Franklin Templeton, a long-time active fund manager, has rolled out its first group of passive global exchange traded funds that track customized or smart-beta indices.

The fund provider recently launched the Franklin LibertyQ International Equity Hedged ETF (NYSEArca: FLQH), Franklin LibertyQ Emerging Markets ETF (NYSEArca: FLQE), Franklin LibertyQ Global Dividend ETF (NYSEArca: FLQG) and Franklin LibertyQ Global Equity ETF (NYSEArca: FLQD).

Related: Institutional Smart-Beta ETF Adoption is Quickly Rising

The International Equity Hedged ETF will try to reflect the performance of the Franklin International Equity Hedged Index, a rules-based proprietary index based off the MSCI EAFE Index. Specifically, the fund will include company stocks from developed Europe, Australasia and the Far East with favorable style factors, including quality, value, momentum and low volatility. Top country weights include U.K. 26.7%, Japan 18.2%, Australia 13.6%, Switzerland 9.0% and Spain 4.7%. Additionally, the index will hedge currency risk against the U.S. dollar. FLQH has a 0.40% expense ratio.

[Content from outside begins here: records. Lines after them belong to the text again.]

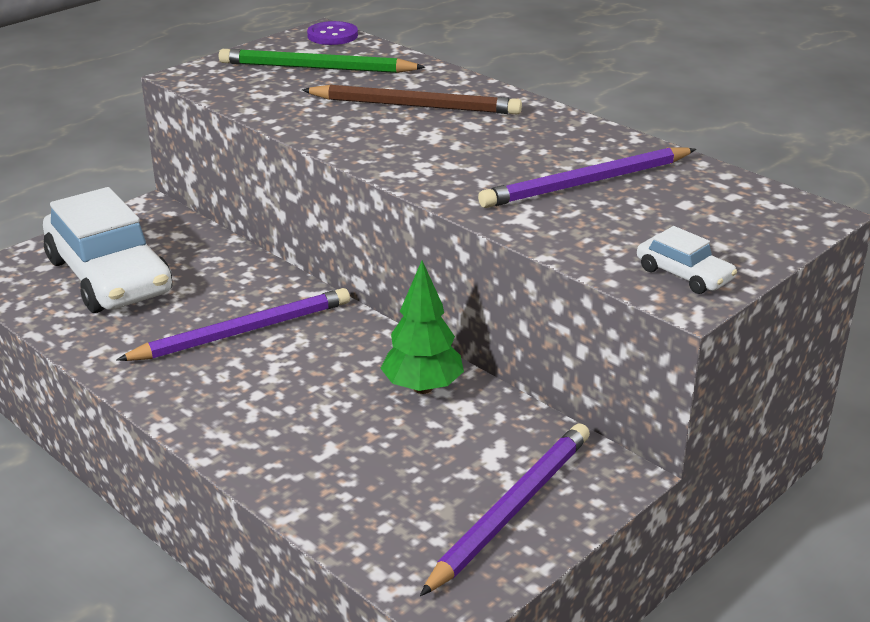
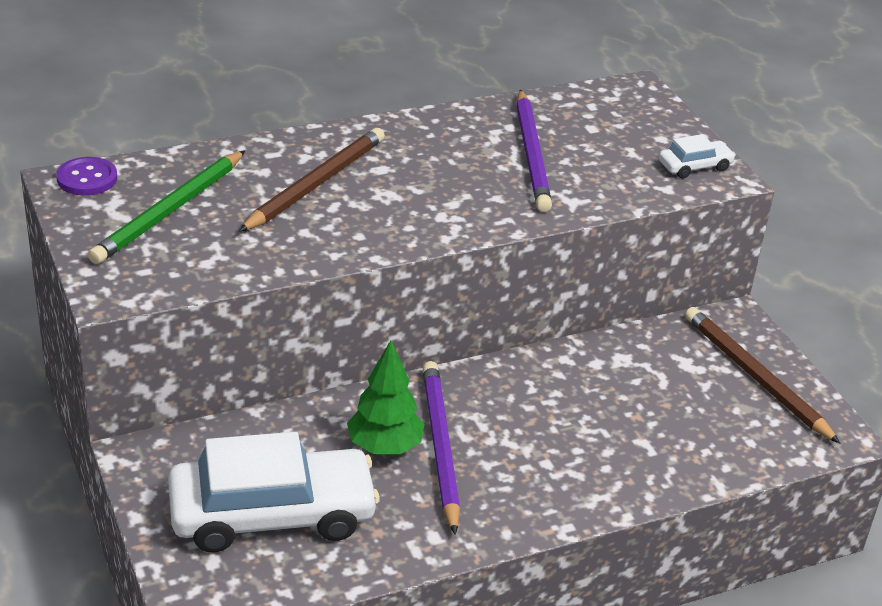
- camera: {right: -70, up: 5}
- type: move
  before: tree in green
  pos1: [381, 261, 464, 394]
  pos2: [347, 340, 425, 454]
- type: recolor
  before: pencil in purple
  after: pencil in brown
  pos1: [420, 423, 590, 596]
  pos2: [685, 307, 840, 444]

The Emerging Markets ETF will try to reflect the performance of the Franklin Emerging Markets Index, which also tracks a different version of the MSCI Emerging Markets Index that aims to follow the performance of the Franklin Templeton’s investment strategy. The underlying index will include the four style factors of quality, value, momentum and low volatility, and generate lower level of risk and higher risk-adjusted performance than the MSCI Emerging Market benchmark. Top country weights include South Korea 15.5%, Taiwan 14.3%, U.S. 10.3%, Russia 9.0% and China 6.8%. FLQE has a 0.55% expense ratio.